TALKING in confined spaces can spread coronavirus, study finds
- National Institutes of Health researchers used lasers to illuminate droplets of saliva left in the air when people talk
- They found these droplets can contain coronavirus and it can linger in the air for eight to 12 minutes
- Some people’s saliva droplets contain twice the average concentration of coronavirus
- Here’s how to help people impacted by Covid-19
Just talking in a confined space could spread coronavirus, a new study suggests.
Researchers at the National Institutes of Health (NIH) found that droplets of spit that can contain infectious particles of coronavirus can linger in the air for eight to 14 minutes after someone speaks.
Especially concerning, even a person with no symptoms of coronavirus can leave a trail of coronavirus in the air after talking.
The findings underscore the importance of wearing a mask in public and come as many states are beginning to reopen small indoor spaces like restaurants and salons.
Just talking in confined spaces like offices could spread coronavirus, a new NIH study found
Government scientists used lasers to illuminate droplets of saliva flying from people’s mouths as they talked, yelled or sang.
Cameras kept rolling for 80 minutes, recording the spit droplets lit up y the lasers.
They found that spit can travel through the air for between eight and 12 minutes, with particles that come from people who are yelling lasting longer.
One person talking loudly for just one minute can produce at least 1,000 viral particles that stay in the air for eight minutes.
‘These therefore could be inhaled by others and…trigger a new SAR-CoV-2 infection,’ the researchers wrote, referring to the virus that causes COVID-19.
How much virus any given person spewed while speaking varied widely.
Some people’s spit droplets contained twice the average concentration of virus previously observed in other experiments per minute of talking.
And the virus particles coming from there ‘are sufficiently small to reach the lower respiratory tract, which is associated with an increased adverse disease outcome,’ the study authors wrote in the Proceedings of the National Association for Science (PNAS).
The research did not look at the effect of masks on virus spread through tiny droplets of spit emitted while talking, but underscores the importance of social distancing and protective face covering to minimize the spread of the disease, especially in enclosed indoor spaces (file)
During the last week, more and more people emerged from their homes, even in New York City, the epicenter of the pandemic and some – like these students – are not even wearing masks
In other words, being in the same small room as a speaker with coronavirus could leave not just your nose and throat vulnerable to infection, but your lungs.
On average, however, speakers had a lower concentration of virus in their spit particles, making it unlikely that they could infect someone else.
The likelihood that any given particle of spit emitted while one of these people was talking would contain coronavirus, then, was low: only 0.01 percent.
Nonetheless, it raises considerable concerns.
In many states across the US, people are already returning to offices, nail and hair salons and even restaurants (although many are required to keep customers socially distanced, operating at only a fraction of their capacity).
Even if people remain six or more feet apart, there’s still a risk for infection.
It’s not hard to imagine eating in a restaurant, say six feet away from the next table, where two people have masks off to eat and converse.
If one of them had coronavirus and you were to get up to walk to the bathroom within eight minutes of their speaking, you could easily walk through a fine, undetectable mist of their saliva droplets, and inhale viral particles.
Findings that norma activities like taking and shaking hands may be able to spread coronavirus are drawing concerns that the way people socialize will be long changed by the pandemic
The new study ‘demonstrates how normal speech generates airborne droplets that can remain suspended for tens of minutes or longer and are eminently capable of transmitting disease in confined spaces,’ the study authors wrote.
‘This suggests that virus from an infected individual could be transmitted this way in confined spaces, however there is no direct analysis of the presence of viruses in the droplets or their ability to pass on infection,’ said Dr Lawrence Young, professor of molecular oncology at the University of Warwick said.

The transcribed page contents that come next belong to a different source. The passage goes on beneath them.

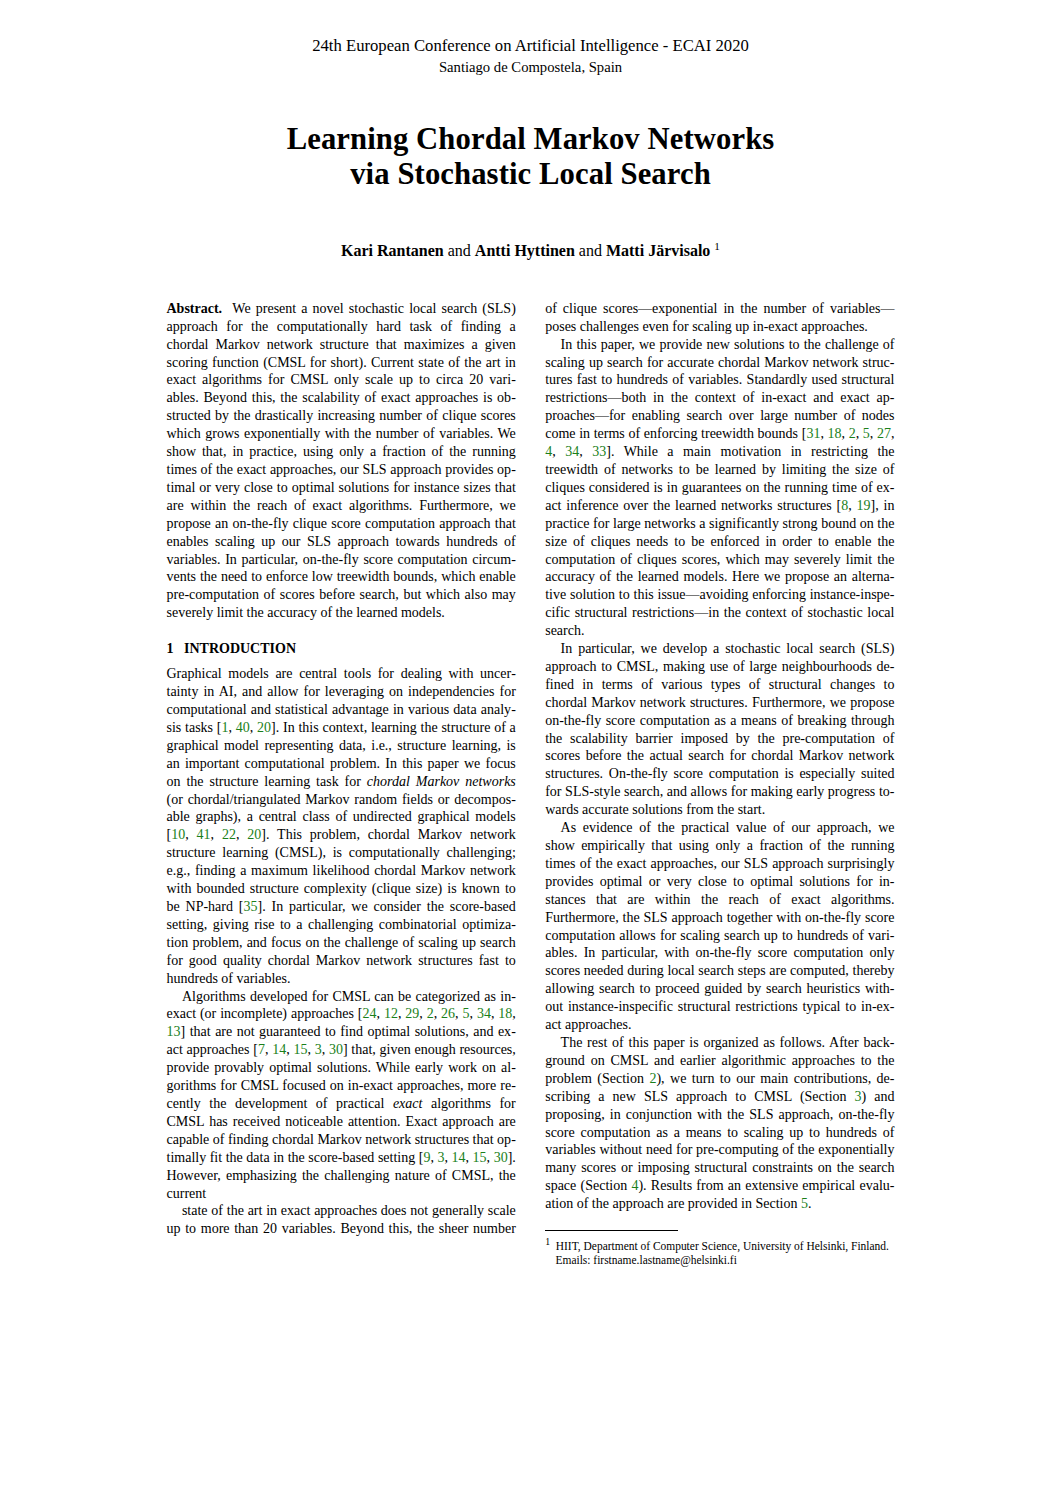24th European Conference on Artificial Intelligence - ECAI 2020
Santiago de Compostela, Spain
Learning Chordal Markov Networks
via Stochastic Local Search
Kari Rantanen and Antti Hyttinen and Matti Järvisalo 1
Abstract. We present a novel stochastic local search (SLS) approach for the computationally hard task of finding a chordal Markov network structure that maximizes a given scoring function (CMSL for short). Current state of the art in exact algorithms for CMSL only scale up to circa 20 variables. Beyond this, the scalability of exact approaches is obstructed by the drastically increasing number of clique scores which grows exponentially with the number of variables. We show that, in practice, using only a fraction of the running times of the exact approaches, our SLS approach provides optimal or very close to optimal solutions for instance sizes that are within the reach of exact algorithms. Furthermore, we propose an on-the-fly clique score computation approach that enables scaling up our SLS approach towards hundreds of variables. In particular, on-the-fly score computation circumvents the need to enforce low treewidth bounds, which enable pre-computation of scores before search, but which also may severely limit the accuracy of the learned models.
1 INTRODUCTION
Graphical models are central tools for dealing with uncertainty in AI, and allow for leveraging on independencies for computational and statistical advantage in various data analysis tasks [1, 40, 20]. In this context, learning the structure of a graphical model representing data, i.e., structure learning, is an important computational problem. In this paper we focus on the structure learning task for chordal Markov networks (or chordal/triangulated Markov random fields or decomposable graphs), a central class of undirected graphical models [10, 41, 22, 20]. This problem, chordal Markov network structure learning (CMSL), is computationally challenging; e.g., finding a maximum likelihood chordal Markov network with bounded structure complexity (clique size) is known to be NP-hard [35]. In particular, we consider the score-based setting, giving rise to a challenging combinatorial optimization problem, and focus on the challenge of scaling up search for good quality chordal Markov network structures fast to hundreds of variables.
Algorithms developed for CMSL can be categorized as in-exact (or incomplete) approaches [24, 12, 29, 2, 26, 5, 34, 18, 13] that are not guaranteed to find optimal solutions, and exact approaches [7, 14, 15, 3, 30] that, given enough resources, provide provably optimal solutions. While early work on algorithms for CMSL focused on in-exact approaches, more recently the development of practical exact algorithms for CMSL has received noticeable attention. Exact approach are capable of finding chordal Markov network structures that optimally fit the data in the score-based setting [9, 3, 14, 15, 30]. However, emphasizing the challenging nature of CMSL, the current
state of the art in exact approaches does not generally scale up to more than 20 variables. Beyond this, the sheer number of clique scores—exponential in the number of variables—poses challenges even for scaling up in-exact approaches.
In this paper, we provide new solutions to the challenge of scaling up search for accurate chordal Markov network structures fast to hundreds of variables. Standardly used structural restrictions—both in the context of in-exact and exact approaches—for enabling search over large number of nodes come in terms of enforcing treewidth bounds [31, 18, 2, 5, 27, 4, 34, 33]. While a main motivation in restricting the treewidth of networks to be learned by limiting the size of cliques considered is in guarantees on the running time of exact inference over the learned networks structures [8, 19], in practice for large networks a significantly strong bound on the size of cliques needs to be enforced in order to enable the computation of cliques scores, which may severely limit the accuracy of the learned models. Here we propose an alternative solution to this issue—avoiding enforcing instance-inspecific structural restrictions—in the context of stochastic local search.
In particular, we develop a stochastic local search (SLS) approach to CMSL, making use of large neighbourhoods defined in terms of various types of structural changes to chordal Markov network structures. Furthermore, we propose on-the-fly score computation as a means of breaking through the scalability barrier imposed by the pre-computation of scores before the actual search for chordal Markov network structures. On-the-fly score computation is especially suited for SLS-style search, and allows for making early progress towards accurate solutions from the start.
As evidence of the practical value of our approach, we show empirically that using only a fraction of the running times of the exact approaches, our SLS approach surprisingly provides optimal or very close to optimal solutions for instances that are within the reach of exact algorithms. Furthermore, the SLS approach together with on-the-fly score computation allows for scaling search up to hundreds of variables. In particular, with on-the-fly score computation only scores needed during local search steps are computed, thereby allowing search to proceed guided by search heuristics without instance-inspecific structural restrictions typical to in-exact approaches.
The rest of this paper is organized as follows. After background on CMSL and earlier algorithmic approaches to the problem (Section 2), we turn to our main contributions, describing a new SLS approach to CMSL (Section 3) and proposing, in conjunction with the SLS approach, on-the-fly score computation as a means to scaling up to hundreds of variables without need for pre-computing of the exponentially many scores or imposing structural constraints on the search space (Section 4). Results from an extensive empirical evaluation of the approach are provided in Section 5.
1 HIIT, Department of Computer Science, University of Helsinki, Finland.
Emails: firstname.lastname@helsinki.fi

‘One of the main assumptions in this paper is that each virus particle in a droplet is equally capable of causing an infection.
‘We don’t know that this is the case for Sars-CoV-2. The study is novel and supports the view that respiratory and aerosol transmission are significant mechanisms of virus spread.
‘It adds weight to the need for social distancing and raises important issues about the potential for the virus to spread in confined spaces such as offices and factories…[and] highlights the problem of virus transmission from infected individuals who do not have symptoms.’